内容をあまり覚えていない本なのに、思っていたことが書いてあると、嬉しい。本が身になっているのだなと感じた瞬間だった。
文字を書いていると、大概の文章は人に見せるものなので、おかしくないかとか、きちんと言いたいこと書けてるかなどが気になりながら書くことになる。さらに、こういったブログやSNSとなると、どういうふうに思われたいとか、どう書くといいねをもらえるかとか、また一つ言いたいことの周りにフィルターが覆う。
自分の中の本当のことが書けたという記憶がない。どこか浮ついていて、どこかで聞いたようなことを言っていて、文章のリズムに乗ってうまくまとめているかのように書いている。
何とか自分の中の本当のことが書けるようにがんばりたいが、ただそもそも、本当のことが何なのか、人に言いたいことがあるのか、自分と向き合っていきたい。
昔から考えることが好きだ。そして、知的欲求が大きい。本が好きだ。
本を読んで色んなことを知って、それは知識ではなく知恵となって体に降りてくる。それが心地よい。
この前、ラジオをかけずに、音楽もかけずに、無音で運転していた。考え事をしながら。何か回答が得られたわけじゃないが、頭の中でぐるぐると思いが巡って、それだけで心地よかった。考えているだけで、心が満足したのだ。そういえば考えることをしてなかったな最近、とも思った。

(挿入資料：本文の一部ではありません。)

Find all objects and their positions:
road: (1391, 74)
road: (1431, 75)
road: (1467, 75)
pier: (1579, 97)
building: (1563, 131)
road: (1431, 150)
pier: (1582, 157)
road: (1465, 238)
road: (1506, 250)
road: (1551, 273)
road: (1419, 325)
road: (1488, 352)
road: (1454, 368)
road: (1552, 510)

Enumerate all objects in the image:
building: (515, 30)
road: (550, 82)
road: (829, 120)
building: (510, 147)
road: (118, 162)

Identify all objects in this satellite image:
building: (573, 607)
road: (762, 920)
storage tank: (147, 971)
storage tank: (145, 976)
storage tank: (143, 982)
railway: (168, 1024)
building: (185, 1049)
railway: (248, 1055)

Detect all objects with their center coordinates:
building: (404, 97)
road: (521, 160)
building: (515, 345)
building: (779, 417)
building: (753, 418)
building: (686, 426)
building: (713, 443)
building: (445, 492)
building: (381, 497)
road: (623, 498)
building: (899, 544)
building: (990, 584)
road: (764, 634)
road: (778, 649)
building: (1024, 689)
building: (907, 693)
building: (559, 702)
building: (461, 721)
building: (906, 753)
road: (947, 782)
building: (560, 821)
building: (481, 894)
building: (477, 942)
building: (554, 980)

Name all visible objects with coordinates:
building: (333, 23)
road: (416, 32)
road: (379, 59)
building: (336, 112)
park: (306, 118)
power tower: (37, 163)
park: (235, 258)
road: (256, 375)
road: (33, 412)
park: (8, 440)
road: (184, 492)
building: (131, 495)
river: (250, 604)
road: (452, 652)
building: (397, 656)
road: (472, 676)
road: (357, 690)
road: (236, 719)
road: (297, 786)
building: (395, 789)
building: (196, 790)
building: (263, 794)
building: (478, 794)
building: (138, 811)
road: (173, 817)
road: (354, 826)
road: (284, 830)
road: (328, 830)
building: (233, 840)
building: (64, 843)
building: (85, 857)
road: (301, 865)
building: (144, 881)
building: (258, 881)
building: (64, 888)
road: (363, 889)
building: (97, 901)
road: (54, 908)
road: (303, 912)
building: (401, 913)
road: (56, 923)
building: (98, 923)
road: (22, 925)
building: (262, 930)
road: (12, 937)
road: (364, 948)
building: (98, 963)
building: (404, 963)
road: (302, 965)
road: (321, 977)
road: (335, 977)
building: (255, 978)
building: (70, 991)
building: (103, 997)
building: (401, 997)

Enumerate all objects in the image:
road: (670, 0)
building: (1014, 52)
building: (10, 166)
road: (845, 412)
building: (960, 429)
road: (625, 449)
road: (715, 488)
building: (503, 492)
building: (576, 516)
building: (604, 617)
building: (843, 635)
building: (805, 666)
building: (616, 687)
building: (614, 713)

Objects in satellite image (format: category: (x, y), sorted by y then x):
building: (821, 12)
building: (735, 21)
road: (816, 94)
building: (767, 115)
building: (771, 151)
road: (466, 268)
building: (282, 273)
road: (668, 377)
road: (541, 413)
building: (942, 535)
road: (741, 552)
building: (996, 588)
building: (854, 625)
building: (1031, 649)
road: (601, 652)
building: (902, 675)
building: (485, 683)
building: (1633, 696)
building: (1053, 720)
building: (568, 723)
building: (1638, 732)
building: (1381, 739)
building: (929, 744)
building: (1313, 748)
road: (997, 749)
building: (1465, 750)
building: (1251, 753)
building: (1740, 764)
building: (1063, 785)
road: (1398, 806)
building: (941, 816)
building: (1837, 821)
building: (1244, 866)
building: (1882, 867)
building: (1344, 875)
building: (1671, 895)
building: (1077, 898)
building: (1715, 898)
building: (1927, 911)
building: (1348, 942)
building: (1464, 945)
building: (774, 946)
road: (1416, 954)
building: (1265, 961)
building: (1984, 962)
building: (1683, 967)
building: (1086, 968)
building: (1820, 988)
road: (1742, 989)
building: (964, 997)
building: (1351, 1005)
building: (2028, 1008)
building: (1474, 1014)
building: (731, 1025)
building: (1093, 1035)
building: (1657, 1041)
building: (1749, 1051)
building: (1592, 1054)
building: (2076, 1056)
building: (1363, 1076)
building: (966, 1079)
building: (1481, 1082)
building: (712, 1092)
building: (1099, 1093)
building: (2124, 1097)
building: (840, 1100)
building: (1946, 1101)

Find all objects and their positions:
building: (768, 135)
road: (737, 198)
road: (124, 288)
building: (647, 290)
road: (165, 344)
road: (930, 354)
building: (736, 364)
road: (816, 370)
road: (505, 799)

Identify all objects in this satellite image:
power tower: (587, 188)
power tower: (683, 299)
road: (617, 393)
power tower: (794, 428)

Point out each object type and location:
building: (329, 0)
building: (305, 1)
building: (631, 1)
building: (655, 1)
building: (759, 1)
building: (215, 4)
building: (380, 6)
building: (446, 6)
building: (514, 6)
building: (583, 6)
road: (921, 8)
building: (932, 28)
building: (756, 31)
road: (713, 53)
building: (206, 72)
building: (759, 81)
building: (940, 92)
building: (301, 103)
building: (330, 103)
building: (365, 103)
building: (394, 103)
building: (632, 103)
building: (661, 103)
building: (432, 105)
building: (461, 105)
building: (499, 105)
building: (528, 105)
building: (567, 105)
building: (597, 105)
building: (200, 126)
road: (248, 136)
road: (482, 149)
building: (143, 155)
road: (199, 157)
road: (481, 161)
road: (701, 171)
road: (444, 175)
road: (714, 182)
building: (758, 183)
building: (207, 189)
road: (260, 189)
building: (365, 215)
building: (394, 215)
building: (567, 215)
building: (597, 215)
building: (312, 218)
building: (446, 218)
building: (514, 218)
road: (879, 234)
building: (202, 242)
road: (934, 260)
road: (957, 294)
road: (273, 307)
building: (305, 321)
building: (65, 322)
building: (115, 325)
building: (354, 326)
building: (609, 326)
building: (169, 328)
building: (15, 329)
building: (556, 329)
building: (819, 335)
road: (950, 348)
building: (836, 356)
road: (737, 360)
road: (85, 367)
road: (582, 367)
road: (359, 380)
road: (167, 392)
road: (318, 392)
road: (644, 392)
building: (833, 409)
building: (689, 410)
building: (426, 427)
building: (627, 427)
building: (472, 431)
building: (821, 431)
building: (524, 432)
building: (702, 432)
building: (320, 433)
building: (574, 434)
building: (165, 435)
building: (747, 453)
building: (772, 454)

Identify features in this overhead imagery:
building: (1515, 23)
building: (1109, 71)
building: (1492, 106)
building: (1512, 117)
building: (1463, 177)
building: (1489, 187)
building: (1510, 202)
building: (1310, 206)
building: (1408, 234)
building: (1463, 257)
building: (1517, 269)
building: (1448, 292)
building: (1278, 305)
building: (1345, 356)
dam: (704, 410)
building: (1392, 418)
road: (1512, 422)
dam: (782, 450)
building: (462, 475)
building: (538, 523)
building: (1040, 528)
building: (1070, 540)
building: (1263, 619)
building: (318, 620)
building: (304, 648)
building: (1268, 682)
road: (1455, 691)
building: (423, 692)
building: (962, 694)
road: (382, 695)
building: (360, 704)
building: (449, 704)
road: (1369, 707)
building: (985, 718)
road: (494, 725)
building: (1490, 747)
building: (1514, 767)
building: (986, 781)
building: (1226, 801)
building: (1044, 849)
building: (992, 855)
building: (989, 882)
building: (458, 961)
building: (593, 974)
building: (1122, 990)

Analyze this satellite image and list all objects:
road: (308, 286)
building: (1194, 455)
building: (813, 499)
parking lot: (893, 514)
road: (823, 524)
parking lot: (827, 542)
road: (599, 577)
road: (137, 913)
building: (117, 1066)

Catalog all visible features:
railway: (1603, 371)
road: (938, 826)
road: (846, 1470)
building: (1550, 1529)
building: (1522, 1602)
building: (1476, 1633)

暇があれば本を読み、そして考え事をしよう。それが幸せだ。
何となく、これは大きいぞと思った。建物がきしむ音が大きくなり、職場は地下にあり、しかしかなり揺れた。大きな揺れの中、机の下に隠れて、死ぬときはあっけないんだなと覚悟を決めたりもしていた。職場は、東京の江古田という場所。震源地は、関東だろうと思った。千葉の近海か、神奈川か。しかし、ネットを見て動揺した。東北が震源地らしい。焦った。すぐに実家にメールをすると、無事なことがわかった。そのあとも、立て続けに大きな余震が続いた。仕事にならないので全員帰宅することに。電車は全部止まっていて、とりあえず江古田から中野までバスに乗った。中央線は、総武線も含めて止まっていた。家がある三鷹まで歩かないといけない。意を決して歩き始めたすぐ、中野駅近くにある小さな電気屋でテレビが流れていた。外からも見れるようなものだった。異常な光景がテレビの画面に映っていた。海が、波が、黒い水が、車も建物も、簡単に何もかも吞んでいた。ほうきでゴミを掃くように、陸の上のものを波が全部運んでいた。建物や車は抵抗することなく、それが自然な動きだというくらい流れていた。
何が起きているんだろう。大変なことが起きている。二時間くらい歩き続け、家に着いた。そのうち、妻も帰ってきた。二人でテレビに食いついた。ついこの前、籍を入れたばかりだった。そして1か月後に浅草で式を挙げる予定だった。東北にいる親戚をたくさん呼んで。これからどうなるのだろう。なにもわからない。なにがわかるかもわからない。そんな不安しかない夜。
そんな3.11。から15年。
土曜日に、さよならキャンプの公演に高校生のとき出てくれた子に会って話をした。とても話が盛り上がった。当時はほとんど話したことがないような気がするけど、色んな共通点を見出せたり、面白い気づきなどがあって、楽しかった。話の中で、自信のなさが新しい学びの吸収に繋がり、変化していく自分を常に持っていたいというところが共感した。何かを決めてしまったときに、自分が止まってしまう。常に変化していく勇気を持つことを頑張りたいと思った。
日曜日に去年の中高生演劇ワークショップの参加者の一人から打ち上げをしてますという連絡が入った。2ヶ月くらい経ってるので、打ち上げというかお久しぶりな集まりだろうなと思いながら、とても嬉しく思った。公演を終えた子どもたちは本当に劇的に変わる。演劇のフェーズが次の段階に移るというだけでなく、人間の味としてすごく味わい深くなる。次から次へとくる壁に、生きる滑らかさを得たようで力強くなる。それは演劇がもたらしたのだと言ってしまいたいところではあるが、理由はわからない。けれども、演劇を一緒にやる人たち、観にきてくれるお客さんとの繋がりは、きっと良い影響はしていると思う。
演劇をやり続けなくてもいい。これからたくさん変わっていって、なんとかやっていって、なんとかやっていけるんだなと感じてもらえたら、しめたものだ。楽しんで生きていってくれたら嬉しい。そんなことを思った週末だった。